Fire Dept spokesman thanks Greenbay community for firefighting efforts and admits that tender ran out of water

Inspector Lester Bagot, Spokesperson for the Fire Department, is thanking members of the Greenbay community who stood valiantly to help extinguish a four-house fire on Monday – and is admitting that the fire tender ran out of water.

As happened with a similar fire, in March, in The Point community, Greenbay residents were saying the firetruck had arrived on the scene without water.

However, Inspector Bagot says those rumours are not true; rather, he says, the truck does not hold the required capacity of water.

Accordingly, Bagot says the St. John’s station received assistance from the All Saints and Coolidge Fire Stations, as well as from a number of private water truckers.

Some reports said that 16 persons were left homeless, since the inferno completely destroyed four wooden houses. But Bagot says the Fire Department’s count, at the end of its firefighting operation, was actually 14 people.

The Inspector also commented on the bones that were discovered in the ruins of the fire, saying they are believed to be human remains. However, confirmation tests will have to be done.

According to Bagot, two fire tenders are expected here from the United Kingdom: one having a capacity of 2,500 gallons and the other 1,000 gallons of water.

He says the addition of these two trucks will go a very long way in assisting the Fire Brigade as it seeks to effectively tackle fires of this magnitude in the future.

These additional fire tenders are expected on island within two weeks.
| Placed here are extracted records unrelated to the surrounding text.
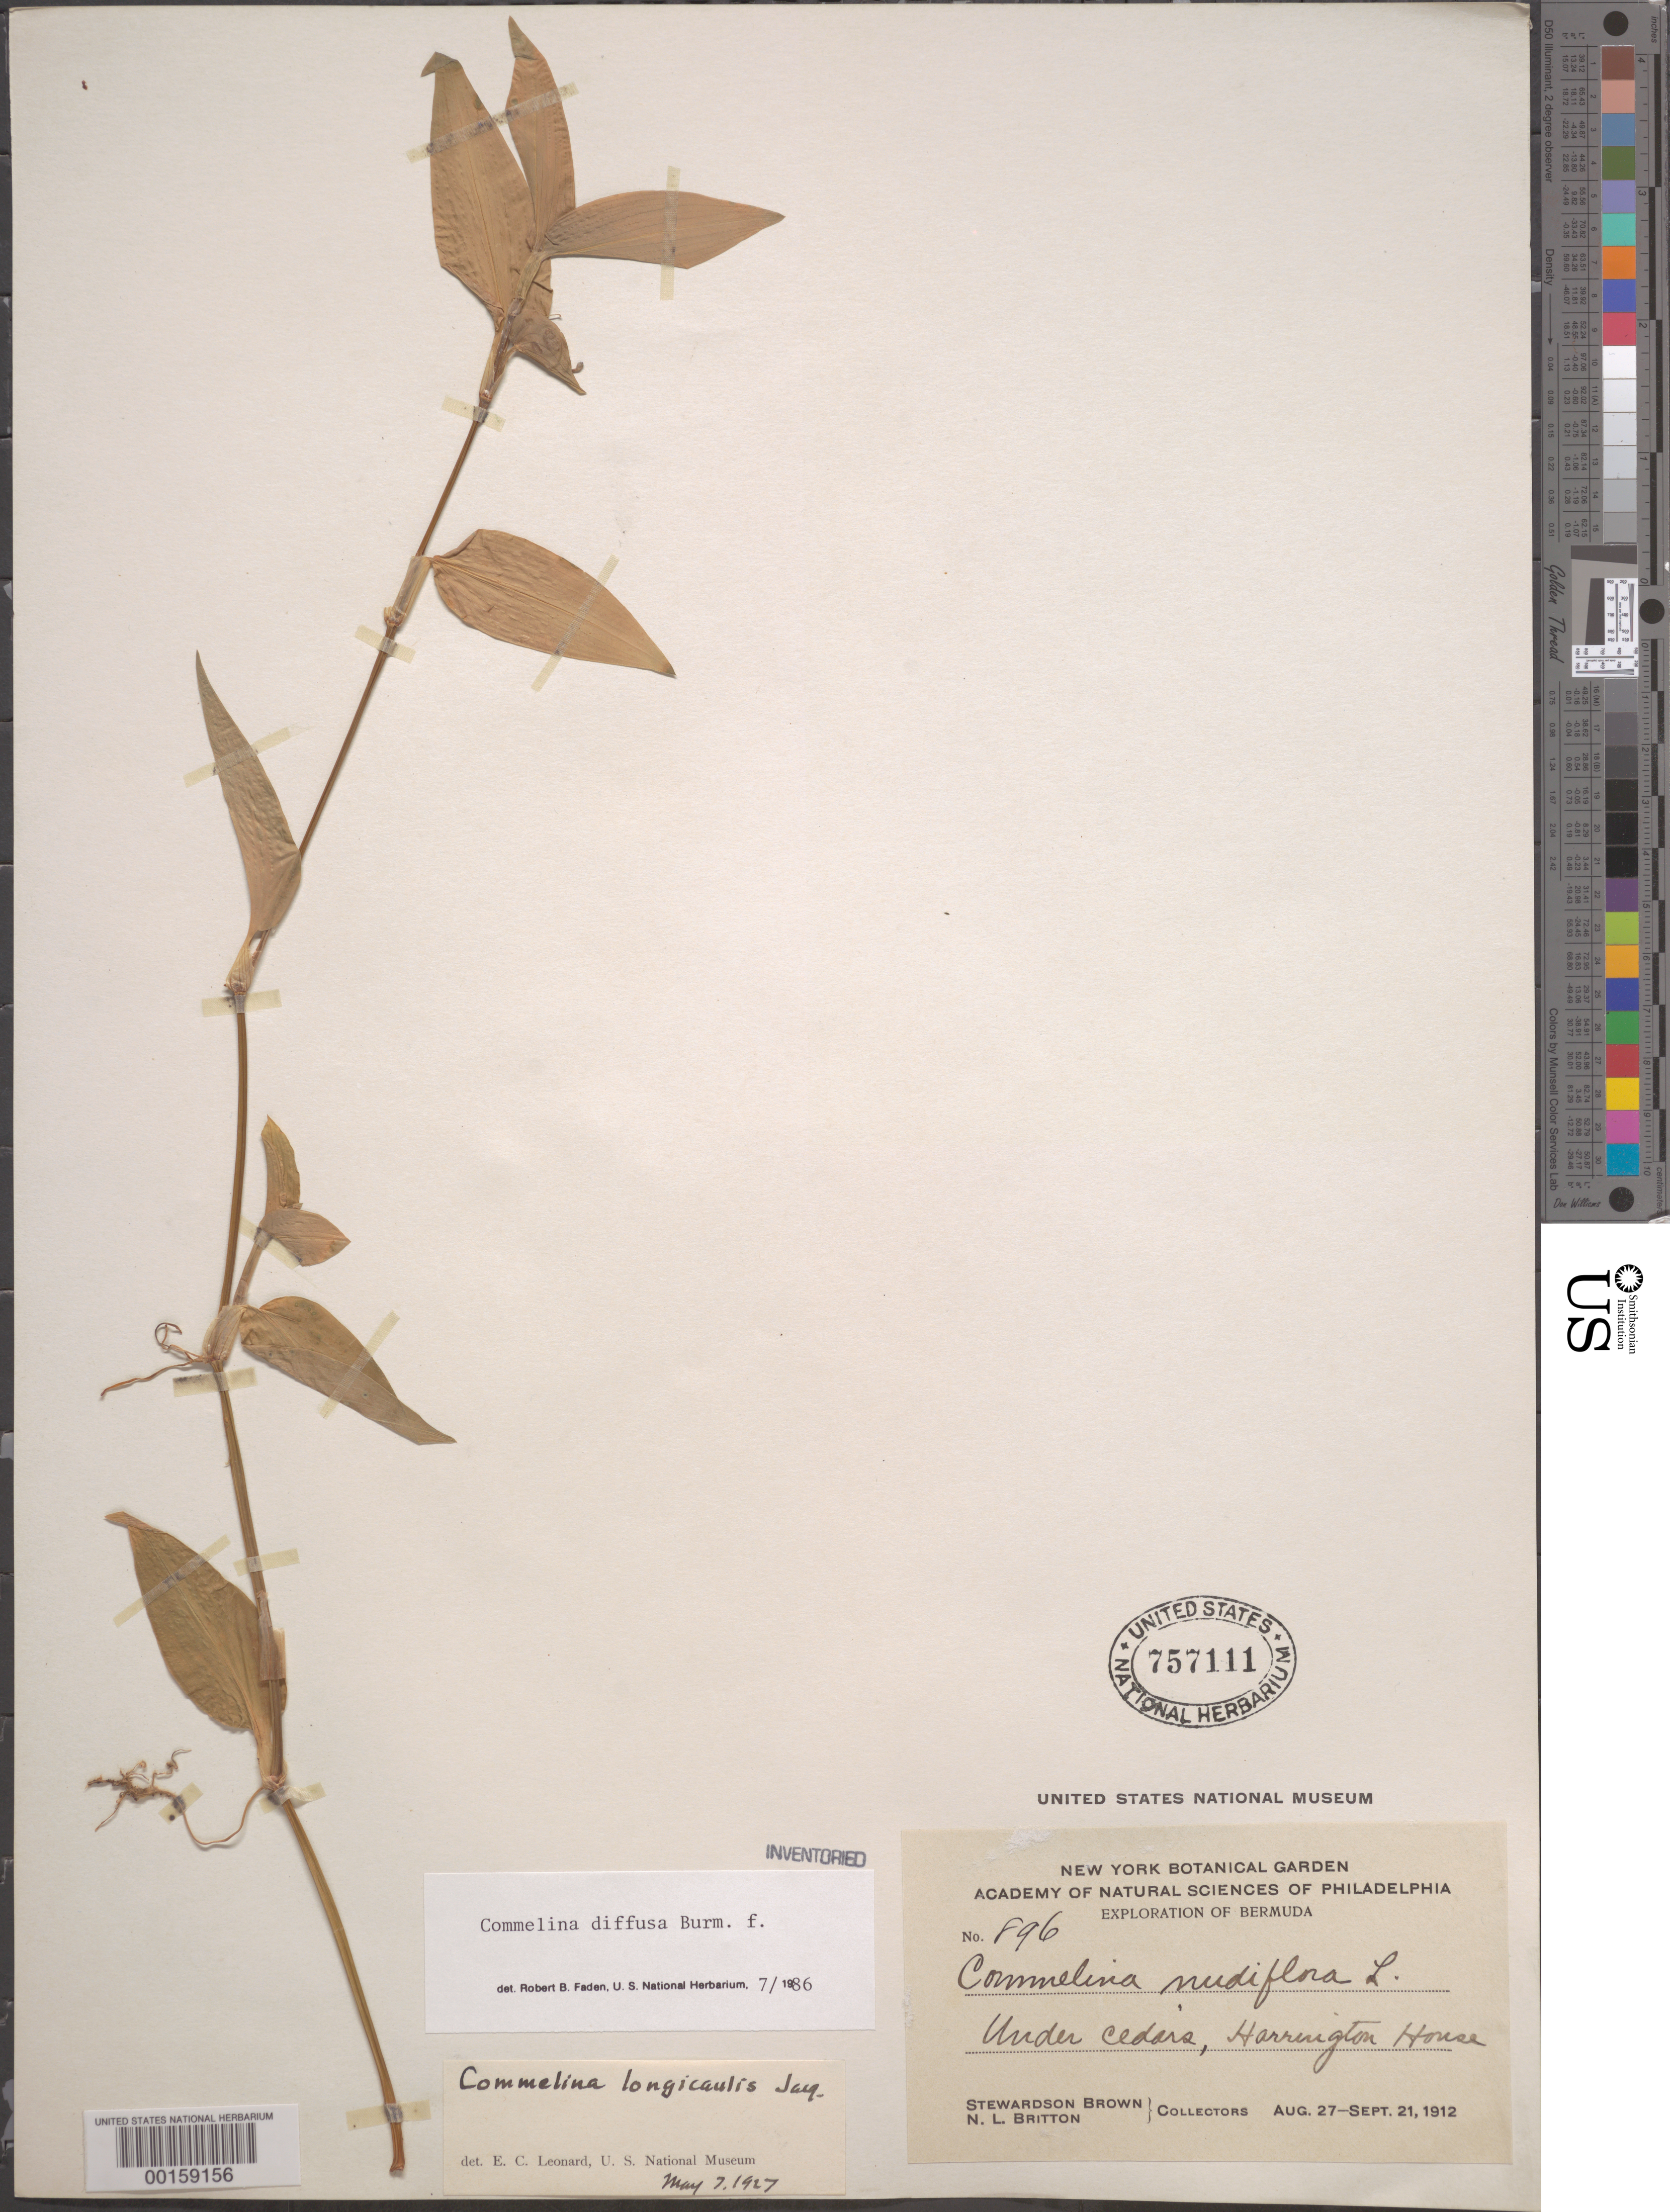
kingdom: Plantae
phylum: Tracheophyta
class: Liliopsida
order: Commelinales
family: Commelinaceae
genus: Commelina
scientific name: Commelina diffusa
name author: Burm. f.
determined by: Faden, Robert B., (US), Smithsonian Institution - National Museum of Natural History (UNITED STATES)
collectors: S. Brown & N. Britton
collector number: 896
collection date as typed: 27 Aug 1912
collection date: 1912-08-27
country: Bermuda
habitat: Growing in shade of cedars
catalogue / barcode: US 757111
Meanwhile,Senator Richard Lewis, the United Progressive Party’s Candidate for St. John’s Rural West, said on Monday that he was not impressed with the response of the fire services, and he called on the Administration to get the water issue sorted and to deliver the additional fire tenders promised.

When the blaze broke out in the Greenbay Hill-Baker’s Road neighbourhood, residents turned to the little water they had on hand to douse the fire and other homes to prevent the fire from spreading.

There was no government-supplied water running at the time, Lewis noted.